━━━ AVAILABLE RECORDS ━━━
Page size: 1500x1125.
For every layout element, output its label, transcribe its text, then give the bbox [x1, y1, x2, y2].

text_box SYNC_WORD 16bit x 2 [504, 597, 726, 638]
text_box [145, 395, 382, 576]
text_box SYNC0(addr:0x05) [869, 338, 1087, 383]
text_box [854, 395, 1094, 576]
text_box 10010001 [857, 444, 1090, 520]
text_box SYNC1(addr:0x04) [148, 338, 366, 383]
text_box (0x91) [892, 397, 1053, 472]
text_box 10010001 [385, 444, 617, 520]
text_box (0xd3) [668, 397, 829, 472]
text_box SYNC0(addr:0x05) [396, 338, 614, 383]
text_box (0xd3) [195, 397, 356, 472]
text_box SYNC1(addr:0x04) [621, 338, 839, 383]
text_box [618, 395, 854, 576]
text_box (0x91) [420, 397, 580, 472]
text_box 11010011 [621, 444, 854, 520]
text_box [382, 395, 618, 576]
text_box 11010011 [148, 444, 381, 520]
━━━
ASSIGNMENT> An exact retyping of every line in the records is needed.

REPLY TO THE EXERCISE>
Page size: 1500x1125.
For every layout element, output its label, transcribe its text, then give the bbox [x1, y1, x2, y2].

text_box SYNC_WORD 16bit x 2 [504, 597, 726, 638]
text_box [145, 395, 382, 576]
text_box SYNC0(addr:0x05) [869, 338, 1087, 383]
text_box [854, 395, 1094, 576]
text_box 10010001 [857, 444, 1090, 520]
text_box SYNC1(addr:0x04) [148, 338, 366, 383]
text_box (0x91) [892, 397, 1053, 472]
text_box 10010001 [385, 444, 617, 520]
text_box (0xd3) [668, 397, 829, 472]
text_box SYNC0(addr:0x05) [396, 338, 614, 383]
text_box (0xd3) [195, 397, 356, 472]
text_box SYNC1(addr:0x04) [621, 338, 839, 383]
text_box [618, 395, 854, 576]
text_box (0x91) [420, 397, 580, 472]
text_box 11010011 [621, 444, 854, 520]
text_box [382, 395, 618, 576]
text_box 11010011 [148, 444, 381, 520]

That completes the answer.